| TUJUAN TUGAS |
Tuliskan persis bagian dari kutipan tentang kecerdasan buatan dalam pelayanan publik, mulai dari "Sebagai organisasi sektor" sampai dengan "memenuhi tuntutan-tuntutan perubahan.", termasuk kata-kata terakhir itu.

| KUTIPAN YANG DIBERIKAN |
━━━━━━━━
Di abad 21 ini, kita mulai melihat pengambilalihan pekerjaan oleh robot, mesin, dan kecerdasan buatan. Kecerdasan buatan atau Artificial Intelligence (AI) merupakan cabang ilmu komputer yang mengembangkan intelijensi mesin namun dengan pola berpikir dan bekerja seperti manusia.
Saat ini, AI sangat populer dan banyak dibahas di seluruh sektor/area kehidupan, mulai dari bisnis, kesehatan, pendidikan, dan tidak terkecuali pemerintahan. Meluasnya penggunaan AI ini menjadi sebuah perubahan besar yang menimbulkan tantangan bagi seluruh lini kehidupan untuk bergerak cepat dalam rangka menganalisis kemungkinan timbulnya dampak negatif.
Pada awal bulan Mei 2023 lalu, Kantor Imigrasi Bandara Soekarno Hatta yang dibawahi oleh Kementerian Hukum dan HAM memperkenalkan empat Petugas Imigrasi berbasis AI pertama di Indonesia yang akan bertugas sebagai asisten komunikasi pelayanan publik. AI tersebut bahkan diciptakan dengan nama dan wajah yang sangat Indonesia. Adapun alasan Imigrasi Bandara Soekarno Hatta ikut menerapkan tren penggunaan AI ini adalah untuk membantu jalannya operasional kebutuhan imigrasi, khususnya terkait informasi dan kehumasan.
Contoh lain yang lebih dahulu diterapkan adalah Kepolisian RI yang mengembangkan sistem tilang elektronik atau Electronic Traffic Law Enforcement (E- Tilang). Tilang secara elektronik dilakukan sebagai upaya peningkatan pelayan, keamanan, dan kepatuhan aturan lalu lintas dengan menggunakan alat baca yang dipasang pada kamera CCTV jalanan, alat tersebut akan mendeteksi wajah dan kendaraan. Penerapan E-Tilang diharapkan mampu meningkatkan kedisiplinan berlalu lintas, serta menurunkan stigma negatif keberadaan petugas lapangan.
Sebagai organisasi sektor publik, Pemerintah dituntut untuk terus berubah mengikuti dinamika global dan kebutuhan masyarakat selaku penerima layanan. Pemerintah juga terus dituntut untuk menciptakan efektifitas dan efisiensi dalam pemanfaatan sumber daya publik, dan meningkatkan partisipasi masyarakat dalam pelaksanaan kebijakan publik. Beberapa contoh di atas menunjukkan bahwa AI bisa dimanfaatkan dalam mempercepat pelayanan publik yang diselenggarakan Pemerintah, dan memenuhi tuntutan-tuntutan perubahan.
Namun layaknya dua sisi mata pisau, keuntungan penggunaan AI ini juga diiringi kemungkinan munculnya serangkaian dampak negatif. Jika di kemudian hari birokrasi terlalu bergantung pada teknologi, AI dapat mengantikan peran tenaga kerja manusia, dalam hal ini Aparatur Sipil Negara (ASN), selain mengurangi kesempatan kerja, ASN juga mungkin kehilangan kesempatan mengembangkan keterampilan. Adanya ancaman keamanan privasi dan penyalahgunaan data, juga menjadi kekhawatiran atas penggunaan AI.
━━━━━━━━
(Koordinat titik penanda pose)
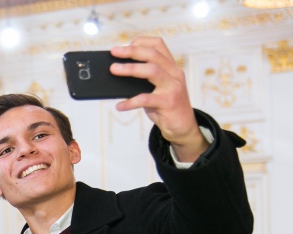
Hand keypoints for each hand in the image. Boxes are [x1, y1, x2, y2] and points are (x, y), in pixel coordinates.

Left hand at [110, 36, 208, 162]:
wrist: (183, 127)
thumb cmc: (164, 106)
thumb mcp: (155, 88)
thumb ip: (143, 80)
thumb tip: (116, 73)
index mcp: (170, 66)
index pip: (158, 45)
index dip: (141, 42)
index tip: (124, 45)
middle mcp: (174, 73)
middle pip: (153, 54)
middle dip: (132, 51)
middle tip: (114, 52)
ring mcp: (173, 87)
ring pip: (152, 71)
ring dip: (130, 69)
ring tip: (113, 70)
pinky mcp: (169, 102)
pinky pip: (146, 99)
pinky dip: (131, 102)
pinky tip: (119, 106)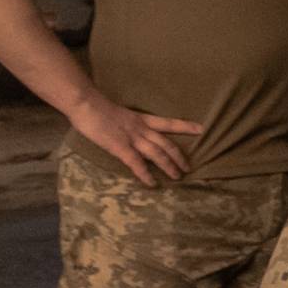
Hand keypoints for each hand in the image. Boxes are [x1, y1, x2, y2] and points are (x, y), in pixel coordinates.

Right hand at [66, 91, 198, 183]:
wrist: (86, 104)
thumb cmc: (96, 107)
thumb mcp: (118, 113)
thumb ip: (126, 122)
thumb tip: (127, 129)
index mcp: (141, 119)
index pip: (168, 123)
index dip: (185, 126)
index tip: (201, 129)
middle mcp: (141, 129)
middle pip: (166, 143)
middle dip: (179, 156)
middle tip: (189, 168)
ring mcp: (132, 138)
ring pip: (157, 154)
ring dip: (168, 166)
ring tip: (177, 177)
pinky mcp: (120, 147)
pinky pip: (136, 163)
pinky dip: (145, 174)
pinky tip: (152, 183)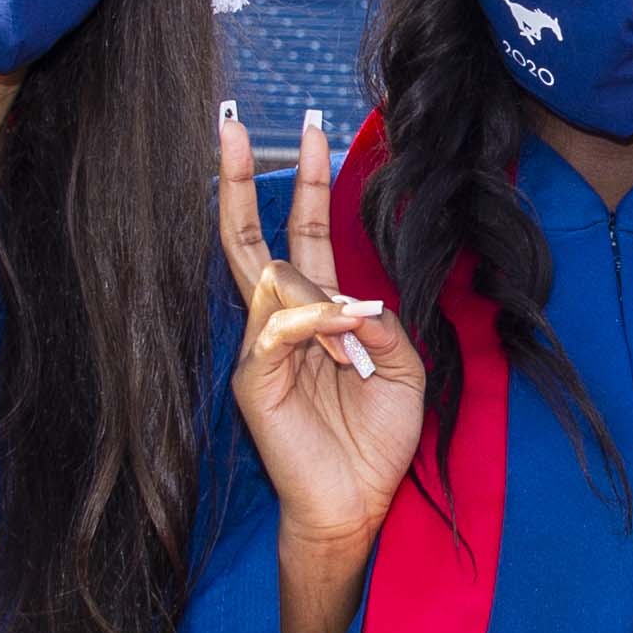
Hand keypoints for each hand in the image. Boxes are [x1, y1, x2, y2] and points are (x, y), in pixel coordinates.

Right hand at [219, 106, 424, 552]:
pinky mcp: (252, 380)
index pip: (301, 234)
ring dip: (323, 296)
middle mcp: (282, 323)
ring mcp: (261, 350)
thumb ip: (382, 323)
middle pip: (250, 239)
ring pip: (272, 281)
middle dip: (238, 182)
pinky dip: (313, 323)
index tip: (312, 133)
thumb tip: (354, 301)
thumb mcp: (403, 368)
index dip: (304, 185)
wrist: (358, 504)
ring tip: (360, 347)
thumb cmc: (377, 439)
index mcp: (318, 314)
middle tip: (229, 127)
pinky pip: (276, 329)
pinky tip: (343, 336)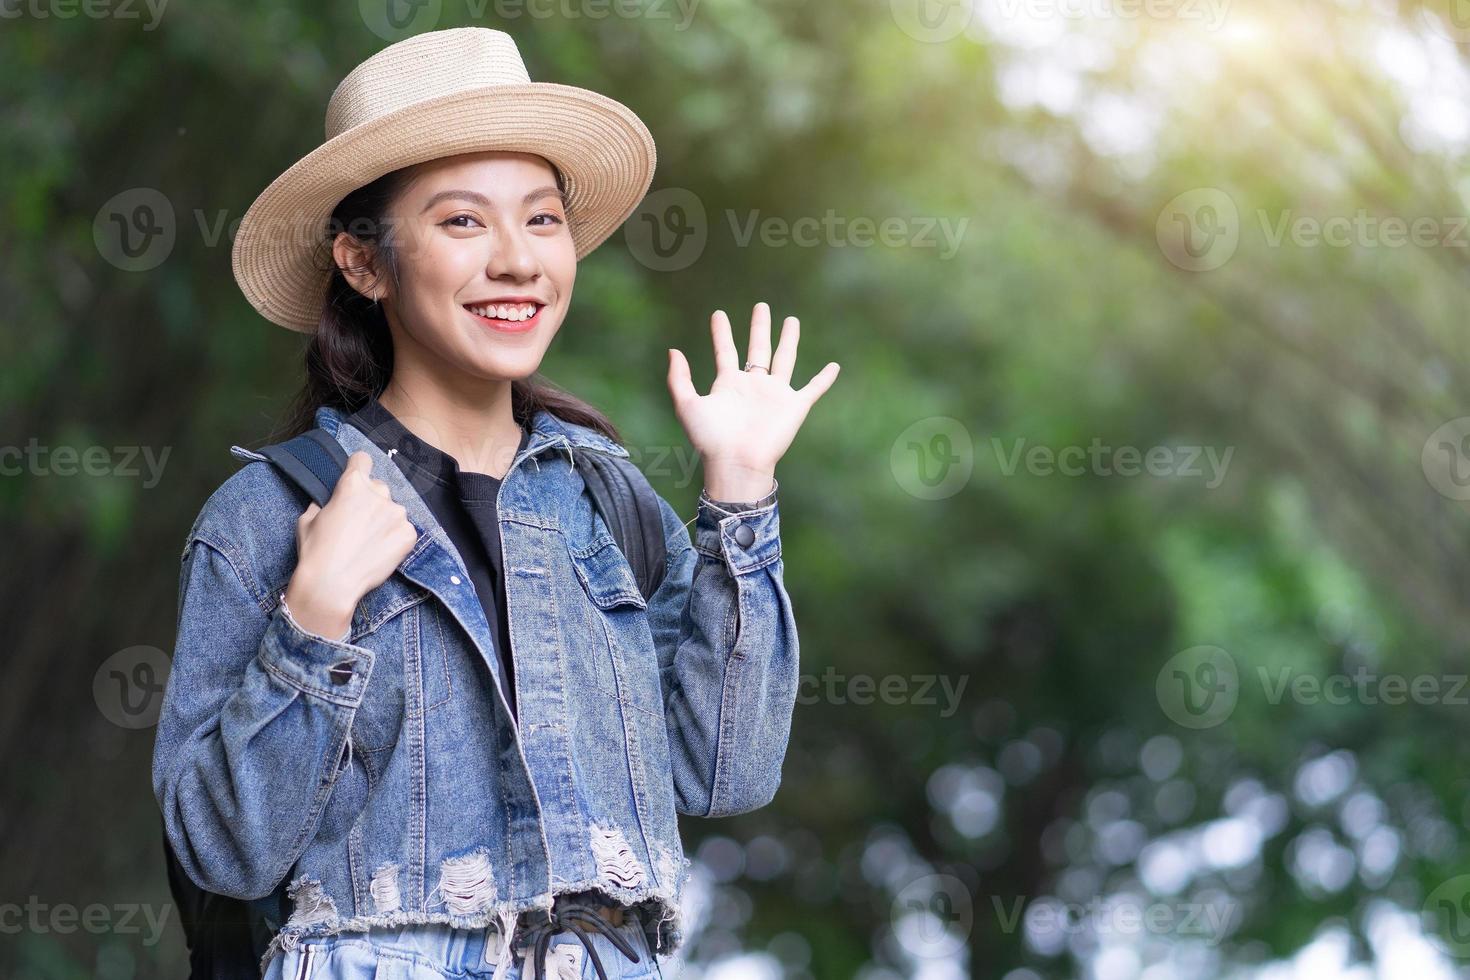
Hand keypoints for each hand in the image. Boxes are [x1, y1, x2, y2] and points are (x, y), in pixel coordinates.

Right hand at [283, 452, 418, 637]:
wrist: (332, 585)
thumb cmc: (315, 551)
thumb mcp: (308, 519)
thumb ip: (325, 501)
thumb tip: (332, 500)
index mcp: (353, 484)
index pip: (362, 459)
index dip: (358, 468)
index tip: (356, 478)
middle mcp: (379, 493)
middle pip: (378, 487)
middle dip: (370, 500)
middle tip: (358, 522)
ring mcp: (397, 514)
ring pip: (392, 509)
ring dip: (384, 520)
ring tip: (369, 542)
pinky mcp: (409, 534)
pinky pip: (403, 529)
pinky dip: (395, 538)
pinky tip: (380, 551)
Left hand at [666, 302, 839, 499]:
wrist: (737, 462)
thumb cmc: (710, 439)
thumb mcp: (687, 405)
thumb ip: (679, 379)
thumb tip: (673, 351)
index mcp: (729, 384)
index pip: (726, 351)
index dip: (722, 332)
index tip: (718, 314)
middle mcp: (753, 386)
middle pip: (758, 349)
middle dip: (759, 328)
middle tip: (761, 306)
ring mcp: (775, 395)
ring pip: (785, 359)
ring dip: (789, 340)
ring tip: (791, 320)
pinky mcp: (794, 406)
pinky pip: (813, 389)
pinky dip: (825, 379)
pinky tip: (834, 367)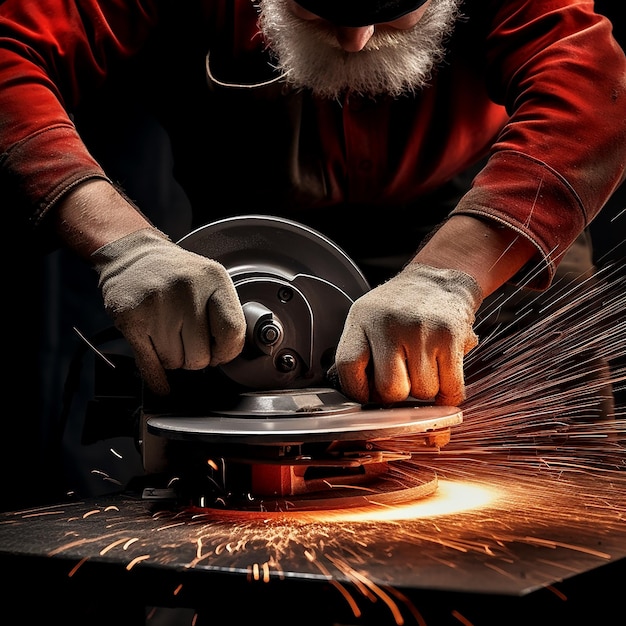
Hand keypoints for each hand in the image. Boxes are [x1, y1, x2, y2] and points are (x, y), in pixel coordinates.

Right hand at [92, 228, 245, 393]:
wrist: (131, 254)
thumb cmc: (176, 274)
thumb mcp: (210, 280)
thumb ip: (225, 314)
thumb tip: (230, 355)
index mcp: (214, 279)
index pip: (232, 333)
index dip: (226, 351)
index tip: (218, 351)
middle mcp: (186, 290)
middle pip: (200, 356)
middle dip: (196, 357)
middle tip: (188, 342)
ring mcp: (156, 304)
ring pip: (174, 362)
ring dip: (173, 357)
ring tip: (168, 335)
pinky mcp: (131, 318)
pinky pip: (149, 365)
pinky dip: (157, 379)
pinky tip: (162, 383)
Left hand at [334, 263, 482, 405]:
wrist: (440, 277)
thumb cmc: (402, 306)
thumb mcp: (368, 317)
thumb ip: (360, 354)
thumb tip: (363, 398)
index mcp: (362, 319)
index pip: (348, 366)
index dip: (358, 390)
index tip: (368, 396)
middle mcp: (389, 323)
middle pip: (390, 388)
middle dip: (397, 396)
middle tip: (402, 382)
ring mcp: (421, 331)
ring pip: (423, 392)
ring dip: (425, 390)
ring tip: (424, 367)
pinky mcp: (450, 337)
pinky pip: (450, 388)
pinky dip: (448, 394)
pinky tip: (444, 379)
━━━━━━━━
| JAWABAN |
Sebagai organisasi sektor publik, Pemerintah dituntut untuk terus berubah mengikuti dinamika global dan kebutuhan masyarakat selaku penerima layanan. Pemerintah juga terus dituntut untuk menciptakan efektifitas dan efisiensi dalam pemanfaatan sumber daya publik, dan meningkatkan partisipasi masyarakat dalam pelaksanaan kebijakan publik. Beberapa contoh di atas menunjukkan bahwa AI bisa dimanfaatkan dalam mempercepat pelayanan publik yang diselenggarakan Pemerintah, dan memenuhi tuntutan-tuntutan perubahan.